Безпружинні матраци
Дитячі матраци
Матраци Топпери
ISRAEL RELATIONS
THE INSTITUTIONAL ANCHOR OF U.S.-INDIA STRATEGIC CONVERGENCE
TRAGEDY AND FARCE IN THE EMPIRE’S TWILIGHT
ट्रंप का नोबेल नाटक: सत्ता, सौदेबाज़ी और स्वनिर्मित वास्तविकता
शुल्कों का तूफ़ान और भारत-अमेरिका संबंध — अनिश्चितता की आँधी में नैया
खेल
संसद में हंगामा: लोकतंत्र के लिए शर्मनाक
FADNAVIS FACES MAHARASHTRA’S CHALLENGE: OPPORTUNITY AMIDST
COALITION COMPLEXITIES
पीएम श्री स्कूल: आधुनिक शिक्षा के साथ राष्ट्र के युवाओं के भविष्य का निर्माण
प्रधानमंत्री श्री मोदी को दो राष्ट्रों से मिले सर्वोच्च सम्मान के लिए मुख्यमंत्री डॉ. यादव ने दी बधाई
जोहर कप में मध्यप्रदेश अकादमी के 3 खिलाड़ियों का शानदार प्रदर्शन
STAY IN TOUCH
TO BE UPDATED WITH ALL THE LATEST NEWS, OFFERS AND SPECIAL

################

The task.
Please transcribe the records in full, keeping every word as it is.

Reply to the exercise.
Безпружинні матраци
Дитячі матраци
Матраци Топпери
ISRAEL RELATIONS
THE INSTITUTIONAL ANCHOR OF U.S.-INDIA STRATEGIC CONVERGENCE
TRAGEDY AND FARCE IN THE EMPIRE’S TWILIGHT
ट्रंप का नोबेल नाटक: सत्ता, सौदेबाज़ी और स्वनिर्मित वास्तविकता
शुल्कों का तूफ़ान और भारत-अमेरिका संबंध — अनिश्चितता की आँधी में नैया
खेल
संसद में हंगामा: लोकतंत्र के लिए शर्मनाक
FADNAVIS FACES MAHARASHTRA’S CHALLENGE: OPPORTUNITY AMIDST
COALITION COMPLEXITIES
पीएम श्री स्कूल: आधुनिक शिक्षा के साथ राष्ट्र के युवाओं के भविष्य का निर्माण
प्रधानमंत्री श्री मोदी को दो राष्ट्रों से मिले सर्वोच्च सम्मान के लिए मुख्यमंत्री डॉ. यादव ने दी बधाई
जोहर कप में मध्यप्रदेश अकादमी के 3 खिलाड़ियों का शानदार प्रदर्शन
STAY IN TOUCH
TO BE UPDATED WITH ALL THE LATEST NEWS, OFFERS AND SPECIAL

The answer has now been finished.